_Action item:_
Report all lines of the records that contain "drag".

_Exercise input:_

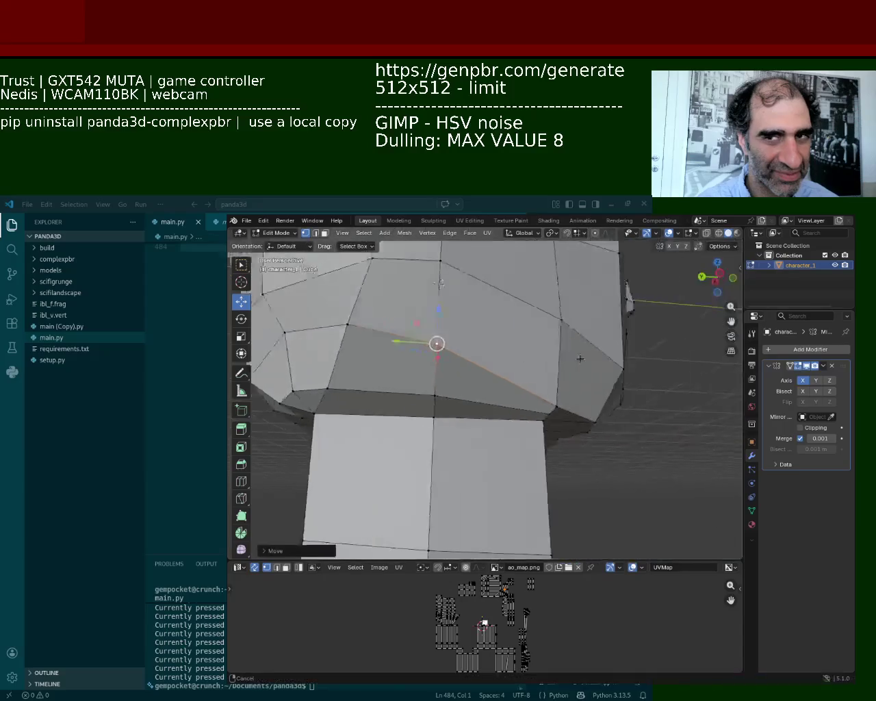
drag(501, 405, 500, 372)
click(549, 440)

--

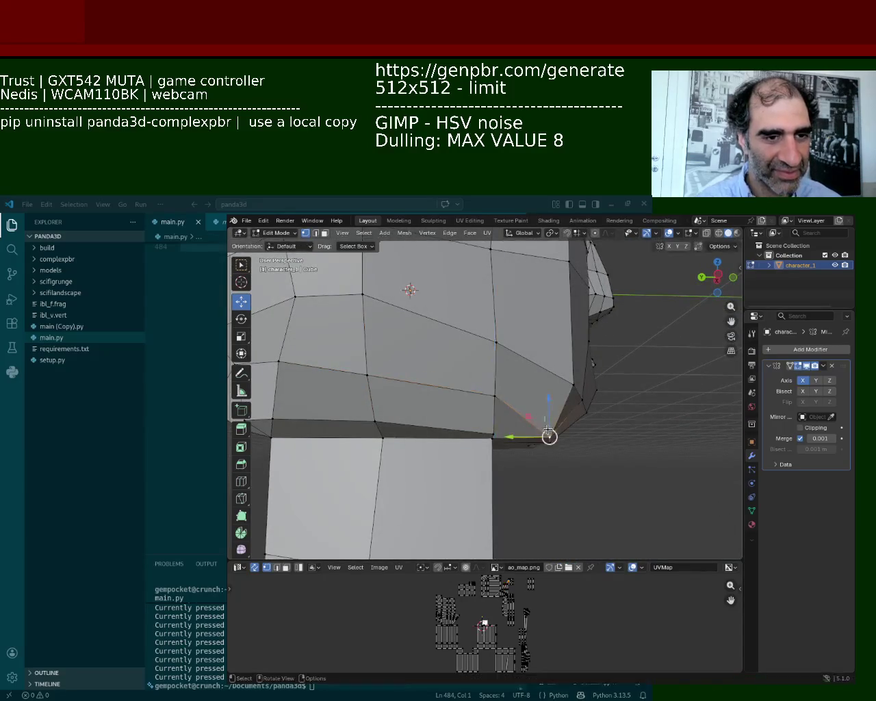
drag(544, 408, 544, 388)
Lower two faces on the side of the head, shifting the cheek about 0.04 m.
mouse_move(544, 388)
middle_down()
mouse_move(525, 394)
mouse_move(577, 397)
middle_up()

_Solution to this problem:_
drag(501, 405, 500, 372)
drag(544, 408, 544, 388)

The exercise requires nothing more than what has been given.